(via phw’s blog on Tor Project)
Over the last years, we learned a lot about how the Great Firewall of China is blocking Tor. Some questions remained unanswered, however. Roya, Mueen, Jed, and I just published a project which seeks to answer some of these open questions. Being curious as we are, we tried to find answers to the following questions:
- Is the filtering decentralised (i.e., happening in provinces) or centralised (i.e., happening in Internet exchange points (IXP))?
- Are there any temporal patterns in the filtering? Or in other words, are there certain times when people are more likely to be able to connect to Tor?
- Similarly, are there any spatial patterns? Are folks in some special regions of China able to connect to Tor while others cannot?
- When a computer in China tries to connect to a Tor relay, what part of the TCP handshake is blocked?
It turns out that some of these questions are quite tricky to answer. For example, to find spatial patterns, we need to be able to measure the connectivity between many Tor relays and many clients in China. However, we are not able to control even a single one of these machines. So how do we proceed from here? As so often, side channels come to the rescue! In particular, we made use of two neat network measurement side channels which are the hybrid idle scan and the SYN backlog scan. The backlog scan is a new side channel we discovered and discuss in our paper. Equipped with these two powerful techniques, we were able to infer if there is packet loss between relay A and client B even though we cannot control A and B.
You might notice that our measurement techniques are quite different from most other Internet censorship studies which rely on machines inside the censoring country. While our techniques give us a lot more geographical coverage, they come at a price which is flexibility; we are limited to measuring Internet filtering on the IP layer. More sophisticated filtering techniques such as deep packet inspection remain outside our scope.
Now what we did was to measure the connectivity between several dozen Tor relays and computers in China over four weeks which means that we collected plenty of data points, each of which telling us “was A able to talk to B at time T?”. These data points reveal a number of interesting things:
- It appears that many IP addresses inside the China Education and Research Network (CERNET) are able to connect to at least our Tor relay.
- Apart from the CERNET netblock, the filtering seems to be quite effective despite occasional country-wide downtimes.
- It seems like the filtering is centralised at the IXP level instead of being decentralised at the provincial level. That makes sense from the censor’s point of view because it is cheap, effective, and easy to control.

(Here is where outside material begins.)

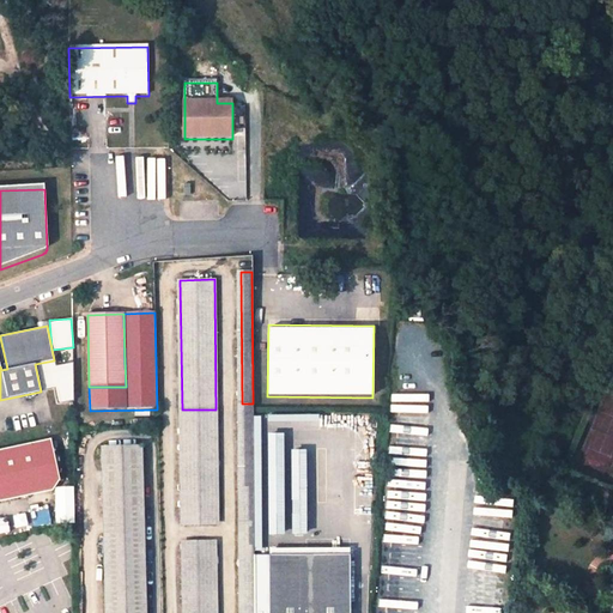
[(253,404),(242,404),(243,522),(254,522),(253,404)]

Now what does all of this mean for Tor users? Our results show that China still has a tight grip on its communication infrastructure, especially on the IP and TCP layer. That is why our circumvention efforts mostly focus on the application layer (with meek being an exception) and pluggable transport protocols such as ScrambleSuit (which is now part of the experimental version of TorBrowser) and obfs4 are specifically designed to thwart the firewall’s active probing attacks.